Since May 2011, CARTHA is a sponsor of Amie Ohlmann’s “The Derek Project” which creates an interdisciplinary forum for educators, artists, and students to collaborate by fusing poetry, literature, history, dance, music, theater, creative writing, and visual art. Bringing people together in the spirit of community and art, this project consists of a series of performance and art workshops at local schools and a culminating performance in public venues outside of schools. The mutual aspirational interests between Amie and CARTHA resulted from an introduction by CARTHA Ambassador Mark C. Ginsberg.
Amie Ohlmann is a second year Language, Literacy, and Culture Ph.D. student in the Teaching and Learning Department of the College of Education at the University of Iowa. Amie received her B.S. in Secondary Education with endorsements in English, speech, and theater from the University of Nebraska-Lincoln and her M.A. in Written Communication from Eastern Michigan University. Before beginning her doctoral studies at the University of Iowa, Amie taught Language Arts for 10 years in diverse high school settings. It is this interest in teaching and literacy that influences her research endeavors. Her academic advisor, Dr. Bonnie Sunstein, has encouraged her to pursue this interest through organizing community events that bring together a diverse group of people. For the last two years, she has helped to organize the National Day on Writing for Iowa City. For this event, a diverse group of writers from young to old, amateur to professional, poets to journalists, have come together to read their work. Her current endeavor is titled The Derek Project in memoriam to her brother who was a young, aspiring artist. The project emerged from Dr. Linda Bolton’s “Art, Ethics, and Justice” class in the English Department of the University of Iowa. One of the core questions in the class is “What can/should art do?” Specifically, art is examined within the concept of our accountability to others in this world. The purpose of The Derek Project is to explore the connection between this accountability to others and power of art to incite awareness and action. To do this, community schools and organizations create interdisciplinary projects fusing literature, visual art, creative writing, history, dance, music, and theater. For the pilot of this project, three classes of West High School art students read Simon J. Ortiz’s book, from Sand Creek, and created paintings to show their interpretations of his writing. Students grappled with such ideas as erased history, distorted memory, shame, guilt, hope, the American Dream, and war. For the culminating event, Ortiz reads from his book and students present their paintings to the community in Iowa City on May 23. The hope is that this project expands to more schools and even beyond Iowa City.

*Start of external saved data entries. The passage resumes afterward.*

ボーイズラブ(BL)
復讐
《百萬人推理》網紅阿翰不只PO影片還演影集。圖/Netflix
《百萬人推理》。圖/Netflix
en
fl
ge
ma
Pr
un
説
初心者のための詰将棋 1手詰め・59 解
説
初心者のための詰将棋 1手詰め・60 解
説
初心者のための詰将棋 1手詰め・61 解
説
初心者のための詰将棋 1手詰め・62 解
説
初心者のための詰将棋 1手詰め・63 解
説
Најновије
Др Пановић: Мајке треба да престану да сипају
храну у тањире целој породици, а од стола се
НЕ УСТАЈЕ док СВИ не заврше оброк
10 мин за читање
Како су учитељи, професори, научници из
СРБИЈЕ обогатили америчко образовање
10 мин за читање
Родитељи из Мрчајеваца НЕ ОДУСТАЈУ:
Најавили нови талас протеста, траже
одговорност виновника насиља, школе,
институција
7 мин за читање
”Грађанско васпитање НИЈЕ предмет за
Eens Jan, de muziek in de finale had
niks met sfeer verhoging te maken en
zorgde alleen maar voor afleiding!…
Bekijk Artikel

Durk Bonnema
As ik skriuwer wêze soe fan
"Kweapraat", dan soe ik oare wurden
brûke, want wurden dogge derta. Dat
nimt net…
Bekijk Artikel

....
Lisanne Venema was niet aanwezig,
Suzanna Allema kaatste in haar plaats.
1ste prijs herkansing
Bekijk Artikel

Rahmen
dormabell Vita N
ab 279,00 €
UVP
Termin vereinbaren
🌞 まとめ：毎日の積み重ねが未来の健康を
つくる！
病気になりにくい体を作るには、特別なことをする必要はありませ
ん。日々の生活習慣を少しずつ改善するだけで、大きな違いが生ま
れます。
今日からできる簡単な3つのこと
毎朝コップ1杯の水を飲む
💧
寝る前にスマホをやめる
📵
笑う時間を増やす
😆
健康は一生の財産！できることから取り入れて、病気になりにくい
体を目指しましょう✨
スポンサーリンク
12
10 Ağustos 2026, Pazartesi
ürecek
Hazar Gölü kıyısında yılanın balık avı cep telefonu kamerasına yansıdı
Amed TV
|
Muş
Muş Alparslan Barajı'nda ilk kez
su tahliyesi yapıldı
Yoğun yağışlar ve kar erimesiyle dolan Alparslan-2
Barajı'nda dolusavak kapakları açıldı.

In May 2011, as Amie Ohlmann joined as a new CARTHA Fellow designing and leading complementary volunteer programs with CARTHA which would help cultivate Collaborative Doers (including especially those individuals interested in the advancement of The Derek Project). Amie wrote the following about her emerging affiliation and aspirations crafted with CARTHA:
"The core of CARTHA, built on the foundation of innovation, dignity, respect, transformation, sustainability, and collaboration, are the same building blocks which began the concept of The Derek Project. Just in the brief time from the beginning of May 2011 when I met Usha, CARTHA’s founder, in a meeting organized by newly appointed CARTHA Ambassador, Mark Ginsberg, I have had the opportunity to meet some wonderful people. From these brief meetings, potential for collaborations arose and already the horizons for the project have expanded. More importantly, these meetings have emphasized that collaborations are not primarily about projects, but more about people and what we can accomplish collectively rather than individually. Certainly, in the time I have already spent with Usha, I have seen the C2G2 Training Model, CARTHA’s framework, in action. For instance, within two meetings, I have been networked with people who have similar concerns about literacy and community. I can tell that this is only the beginning, though. The idea of Collaborative Doers is that they stay in motion, working toward greater good on local, national and global levels. CARTHA helps people to do just that."